> [What the exercise asks]:
Your output should be the lines from the one with "Rio entra em alerta para" through the end of the entries below, set down word for word and nothing else.

> [Information shown]:
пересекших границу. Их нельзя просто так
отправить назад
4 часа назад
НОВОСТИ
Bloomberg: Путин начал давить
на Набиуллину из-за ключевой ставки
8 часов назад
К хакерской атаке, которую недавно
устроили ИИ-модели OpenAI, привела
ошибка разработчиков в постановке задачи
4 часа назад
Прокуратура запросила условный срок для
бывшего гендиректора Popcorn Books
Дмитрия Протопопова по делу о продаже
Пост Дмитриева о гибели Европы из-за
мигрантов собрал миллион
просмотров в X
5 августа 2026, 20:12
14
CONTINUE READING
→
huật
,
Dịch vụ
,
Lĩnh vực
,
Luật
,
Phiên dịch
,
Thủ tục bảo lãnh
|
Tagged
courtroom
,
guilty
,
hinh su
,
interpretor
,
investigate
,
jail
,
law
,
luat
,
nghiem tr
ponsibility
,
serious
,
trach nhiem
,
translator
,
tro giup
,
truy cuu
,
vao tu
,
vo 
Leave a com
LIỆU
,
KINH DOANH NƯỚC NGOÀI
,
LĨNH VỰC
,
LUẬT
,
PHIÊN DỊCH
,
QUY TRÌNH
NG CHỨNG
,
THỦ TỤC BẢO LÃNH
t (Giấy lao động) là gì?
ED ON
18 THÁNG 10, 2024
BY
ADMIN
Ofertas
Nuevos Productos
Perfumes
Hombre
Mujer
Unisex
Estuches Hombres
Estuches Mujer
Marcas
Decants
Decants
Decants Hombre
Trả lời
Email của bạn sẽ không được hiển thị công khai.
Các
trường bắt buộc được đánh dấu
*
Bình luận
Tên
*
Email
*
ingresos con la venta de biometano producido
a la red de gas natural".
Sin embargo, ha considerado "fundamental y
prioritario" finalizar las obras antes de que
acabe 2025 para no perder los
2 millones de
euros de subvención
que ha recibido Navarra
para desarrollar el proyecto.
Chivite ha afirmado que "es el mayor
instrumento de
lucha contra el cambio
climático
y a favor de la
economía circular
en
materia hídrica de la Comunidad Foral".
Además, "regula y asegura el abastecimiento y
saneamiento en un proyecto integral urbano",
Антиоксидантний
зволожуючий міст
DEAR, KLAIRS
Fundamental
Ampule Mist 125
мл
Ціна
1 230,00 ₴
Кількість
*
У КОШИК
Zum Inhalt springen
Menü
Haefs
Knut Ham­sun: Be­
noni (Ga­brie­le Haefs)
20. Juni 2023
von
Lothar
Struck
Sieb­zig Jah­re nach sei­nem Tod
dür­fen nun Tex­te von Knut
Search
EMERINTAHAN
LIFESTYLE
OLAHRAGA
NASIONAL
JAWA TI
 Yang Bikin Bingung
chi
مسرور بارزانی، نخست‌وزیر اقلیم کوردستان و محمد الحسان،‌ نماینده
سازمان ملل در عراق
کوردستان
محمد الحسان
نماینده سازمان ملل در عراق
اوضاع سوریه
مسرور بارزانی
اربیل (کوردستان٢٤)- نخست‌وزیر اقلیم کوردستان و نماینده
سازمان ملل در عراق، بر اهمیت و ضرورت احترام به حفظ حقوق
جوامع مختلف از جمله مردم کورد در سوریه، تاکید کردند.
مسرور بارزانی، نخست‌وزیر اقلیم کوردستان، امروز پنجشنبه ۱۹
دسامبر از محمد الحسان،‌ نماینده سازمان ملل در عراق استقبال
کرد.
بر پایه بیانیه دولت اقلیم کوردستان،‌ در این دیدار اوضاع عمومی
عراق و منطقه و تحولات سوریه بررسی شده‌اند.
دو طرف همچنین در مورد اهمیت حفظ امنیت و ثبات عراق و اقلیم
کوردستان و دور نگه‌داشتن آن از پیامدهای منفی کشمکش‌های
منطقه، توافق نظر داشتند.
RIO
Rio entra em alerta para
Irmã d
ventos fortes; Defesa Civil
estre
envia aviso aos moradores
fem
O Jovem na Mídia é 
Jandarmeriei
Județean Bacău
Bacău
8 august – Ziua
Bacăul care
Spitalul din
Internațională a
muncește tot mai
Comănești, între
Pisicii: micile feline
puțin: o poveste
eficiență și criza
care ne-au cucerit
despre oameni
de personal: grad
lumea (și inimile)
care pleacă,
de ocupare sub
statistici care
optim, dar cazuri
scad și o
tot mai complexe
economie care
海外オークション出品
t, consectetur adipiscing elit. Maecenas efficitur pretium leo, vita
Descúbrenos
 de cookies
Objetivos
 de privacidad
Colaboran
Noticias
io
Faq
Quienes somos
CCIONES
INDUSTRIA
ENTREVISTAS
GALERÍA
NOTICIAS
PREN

> [Output of the exercise]:
Rio entra em alerta para
Irmã d
ventos fortes; Defesa Civil
estre
envia aviso aos moradores
fem
O Jovem na Mídia é 
Jandarmeriei
Județean Bacău
Bacău
8 august – Ziua
Bacăul care
Spitalul din
Internațională a
muncește tot mai
Comănești, între
Pisicii: micile feline
puțin: o poveste
eficiență și criza
care ne-au cucerit
despre oameni
de personal: grad
lumea (și inimile)
care pleacă,
de ocupare sub
statistici care
optim, dar cazuri
scad și o
tot mai complexe
economie care
海外オークション出品
t, consectetur adipiscing elit. Maecenas efficitur pretium leo, vita
Descúbrenos
 de cookies
Objetivos
 de privacidad
Colaboran
Noticias
io
Faq
Quienes somos
CCIONES
INDUSTRIA
ENTREVISTAS
GALERÍA
NOTICIAS
PREN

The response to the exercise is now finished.